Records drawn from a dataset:
=== Section Start ===
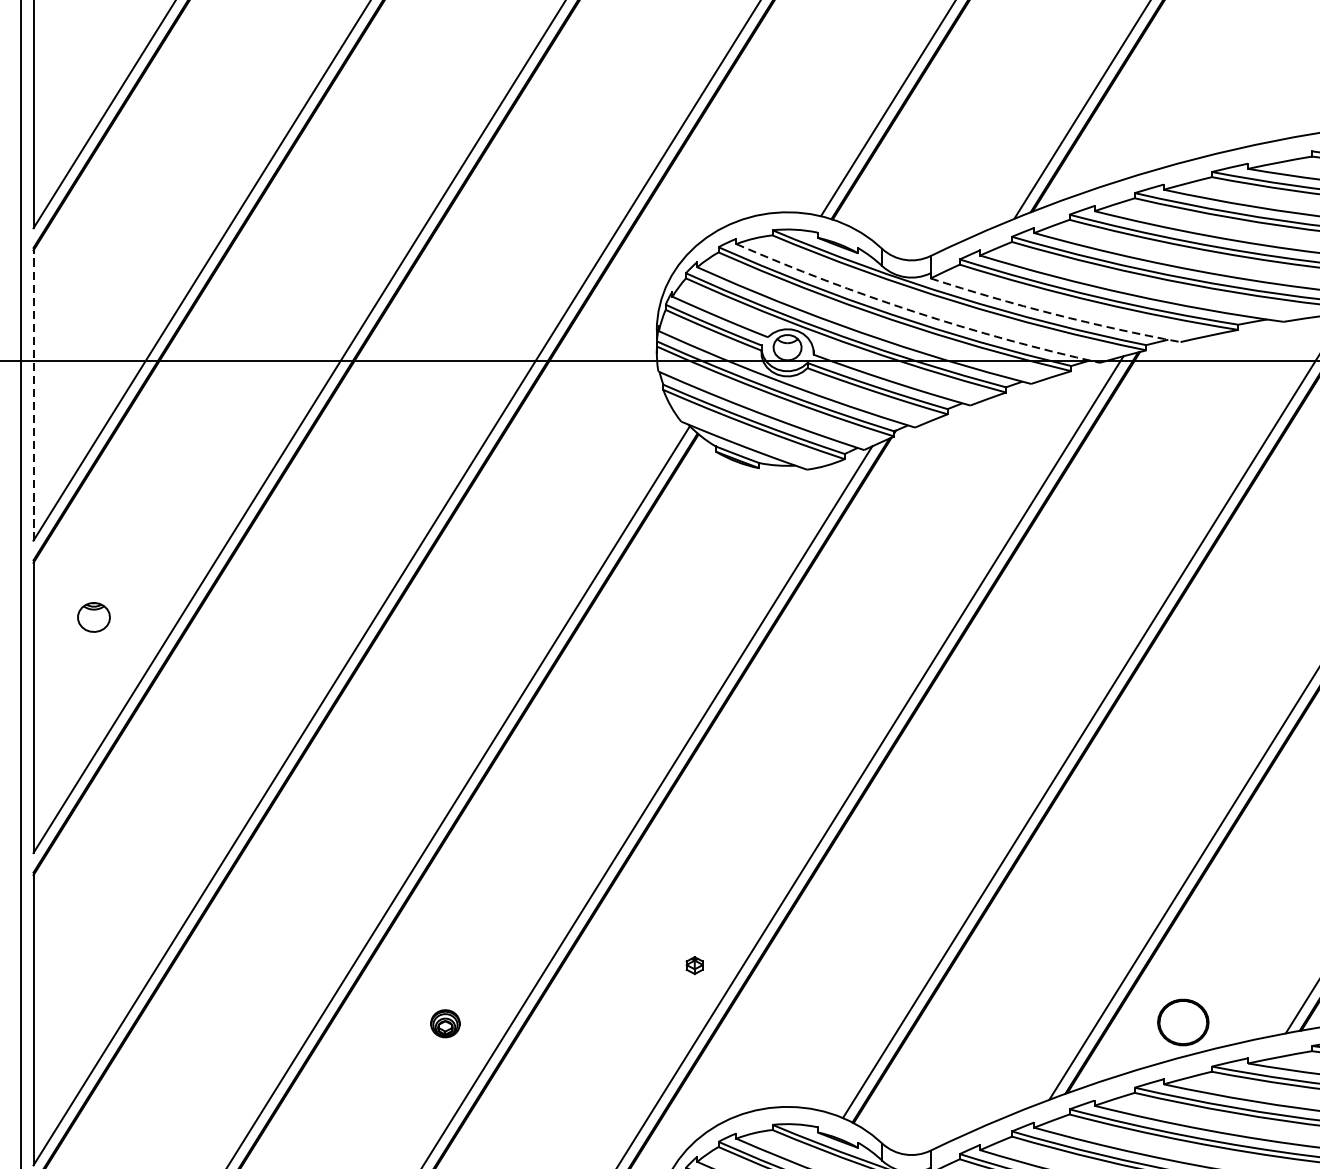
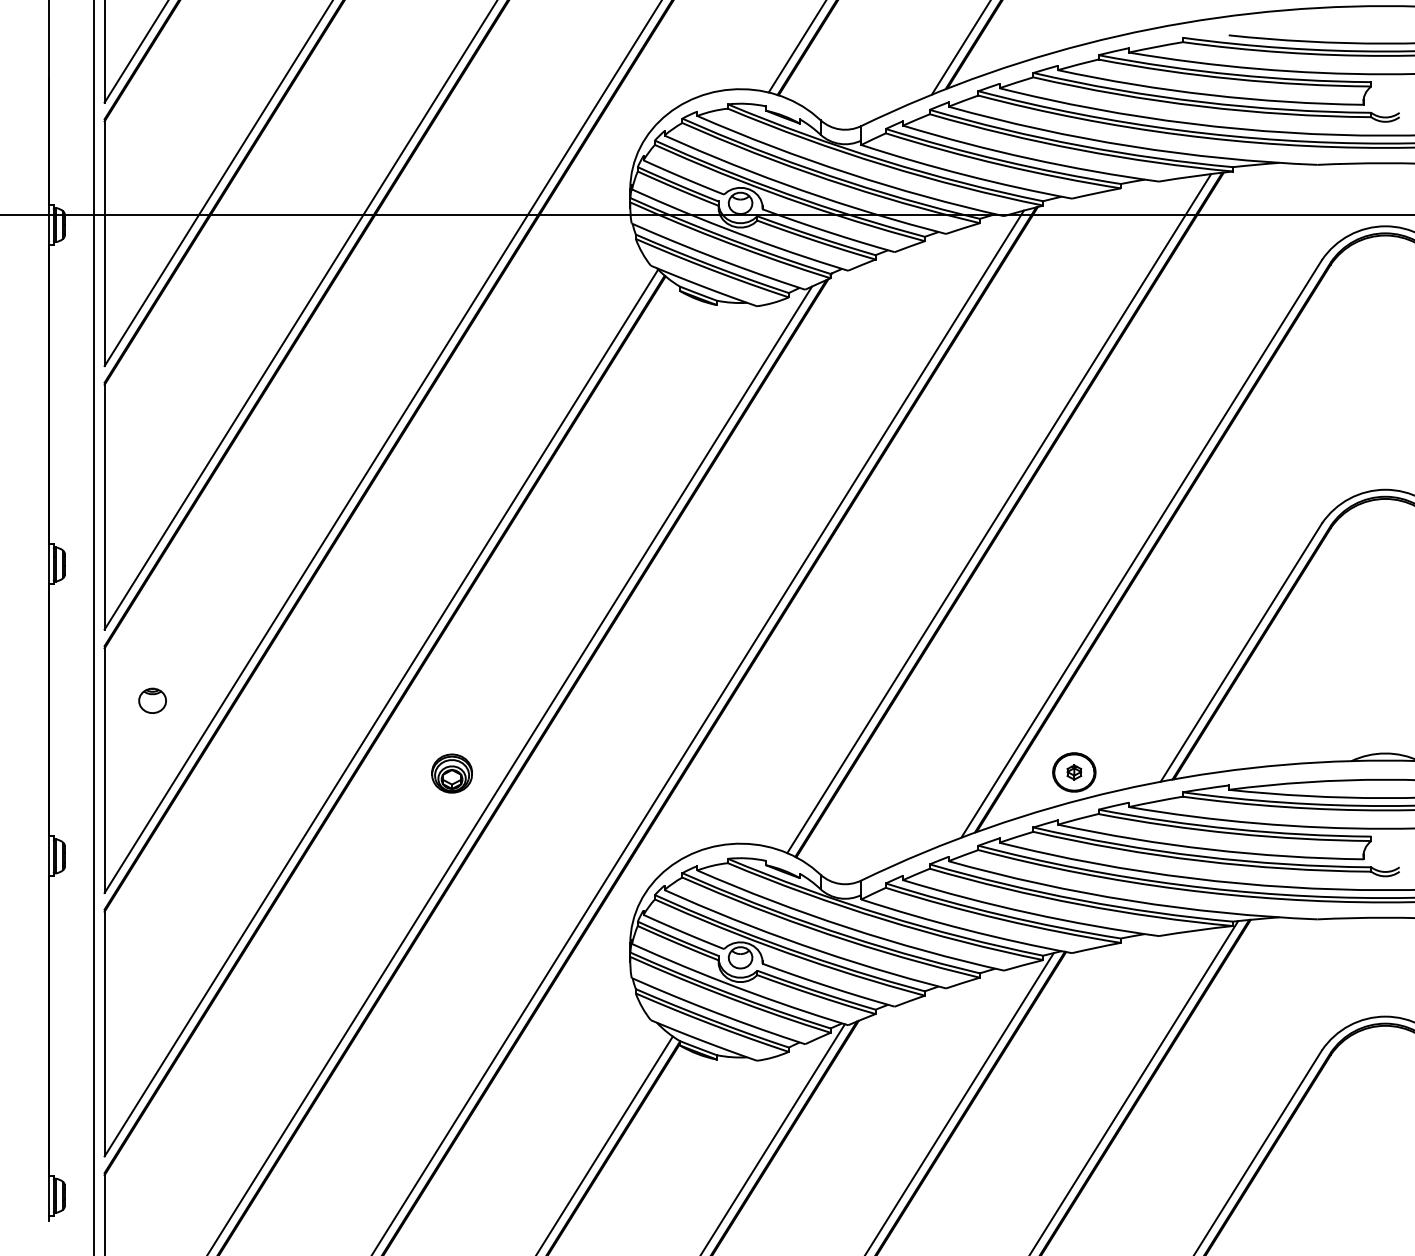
arc: (915, 312) -> (848, 173), dashed -> solid
arc: (1054, 314) -> (965, 175), dashed -> solid
line: (33, 395) -> (104, 243), dashed -> solid
part: (93, 616) -> (152, 700), moved
part: (694, 965) -> (1074, 772), moved
part: (444, 1023) -> (451, 773), size x1.67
=== Section End ===
= REQUIRED ACTION =
Please repeat every record exactly as it stands, leaving out any pictures.

= RESPONSE TO THIS EXERCISE =
arc: (915, 312) -> (848, 173), dashed -> solid
arc: (1054, 314) -> (965, 175), dashed -> solid
line: (33, 395) -> (104, 243), dashed -> solid
part: (93, 616) -> (152, 700), moved
part: (694, 965) -> (1074, 772), moved
part: (444, 1023) -> (451, 773), size x1.67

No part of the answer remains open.